I brought up Kansas because it is a recent example of realizing a Republican supply-side theocracy based purely on the magical thinking of the Laffer Curve.
Let’s be fair to the Laffer Curve. The concept of the Laffer Curve is solid. Revenue gained from taxation intercepts the origin line at two points, 0% taxes and 100% taxes, and rises in the middle. That’s easily provable in any economic model.
The “magical thinking” comes in when someone thinks they can identify the inflection point, and thinks they can know with certainty that we’re on one side or the other of that inflection point. And I wouldn’t call that “magical thinking” at all, merely very unsupported and possibly quite convenient speculation, used to push a policy position.
Trump is a product of Republicans having run out of religion so badly, that their voters have joined a cult.
There is definitely a cult of personality thing going on with Trump, but don’t make the mistake of attributing all his success to that.
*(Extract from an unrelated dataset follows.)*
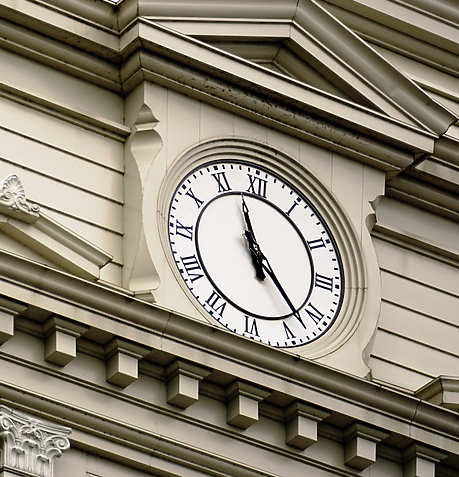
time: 11:22
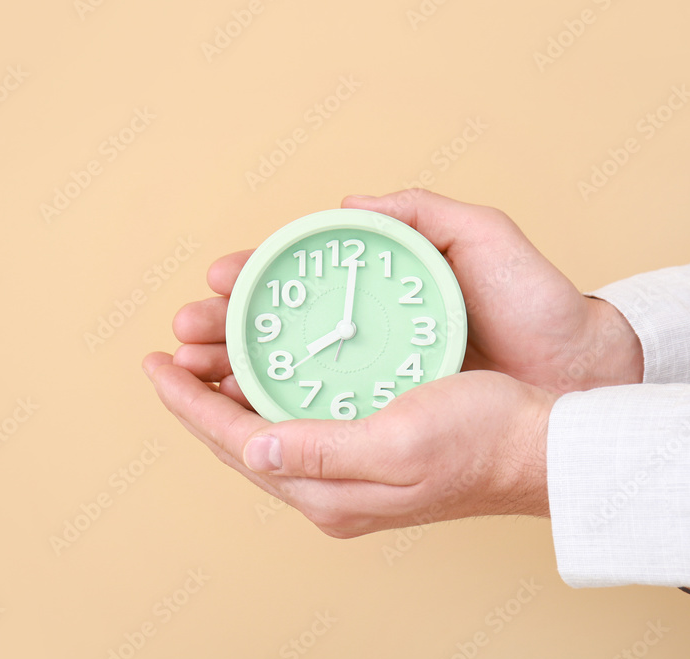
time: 8:01
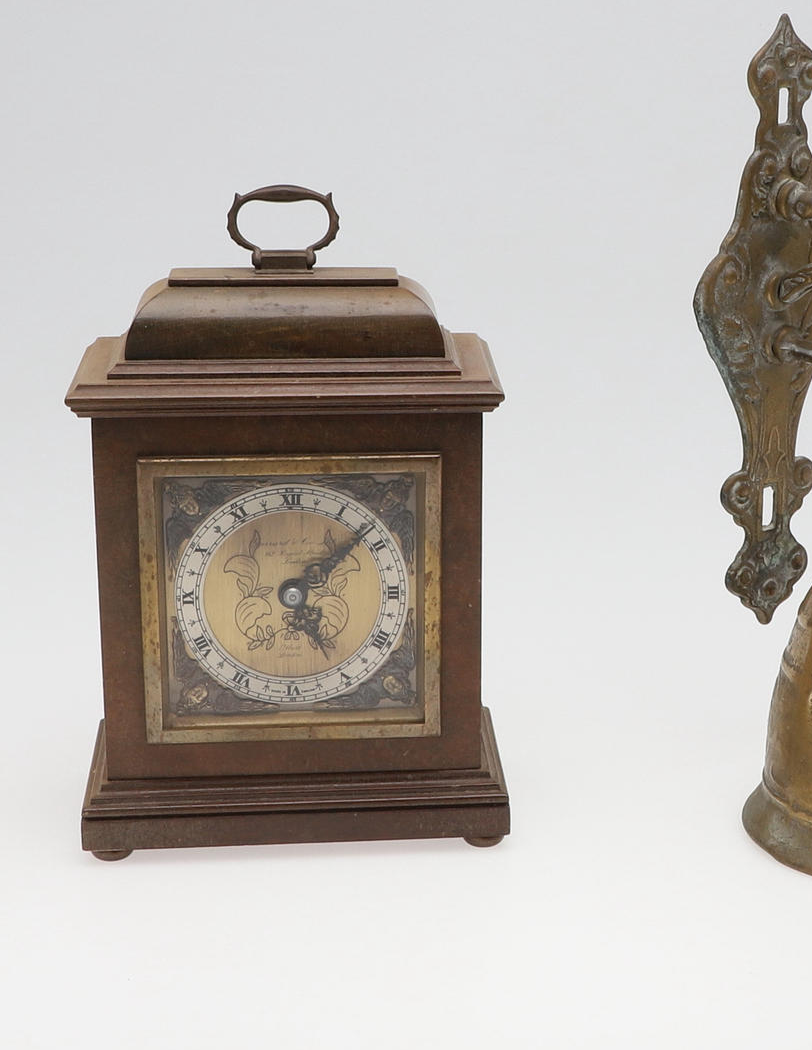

He benefited from running against one of the worst candidates in history.
It’s of note that lefties only won in districts where Republicans had no shot. I think the only casualty might have been Heitkamp, who went downhill after hooking her wagon to #MeToo over Kavanaugh. This went over badly in conservative North Dakota. Elsewhere, you have not seen national Democrats embrace Black Lives Matter. They ran conservative Dems in Alabama and PA’s 12th District, and lefties in blue bastions like MA.
What you’re saying here has a nice ring to it, and it’s the ring that I would find intellectually appealing on some level, but I’m not sure it’s true necessarily. I’m in GA06, where the shadow of Newt Gingrich still looms low, and the trees are still shaking from the money thrown for (and against) Ossoff in the special election not too long ago. This district quietly flipped blue last week, to an African American lady who ran on gun control and was a former Everytown spokeswoman. This would definitively count as a “leftie who won in a district where Republicans almost always win.”
I think each of these races has their own story, and different pundits are going to tell different stories about any of them, so we need to take care before believing any single one of them. From my unaligned perch, I suspect the GA06 story is “Republicans were too aggressive with their gerrymander when they scooped up north Dekalb into it a while back,” blended with “suburban women bought X narrative over Y narrative during Kavanaugh,” and a dash of “Karen Handel was a relatively weak candidate.”
So you have to think about all this stuff.
Or, don’t.
My intent with this writing project of mine isn’t to try and figure out politics, or figure out who’s going to win, or even who should win. I honestly think I don’t care that much. I’m much more interested in figuring out the mechanics which make society itself work or fail. That’s much more interesting. I also want to keep my eyes on the horizon for potential signs of large scale violence. I think (and write) about that quite a bit.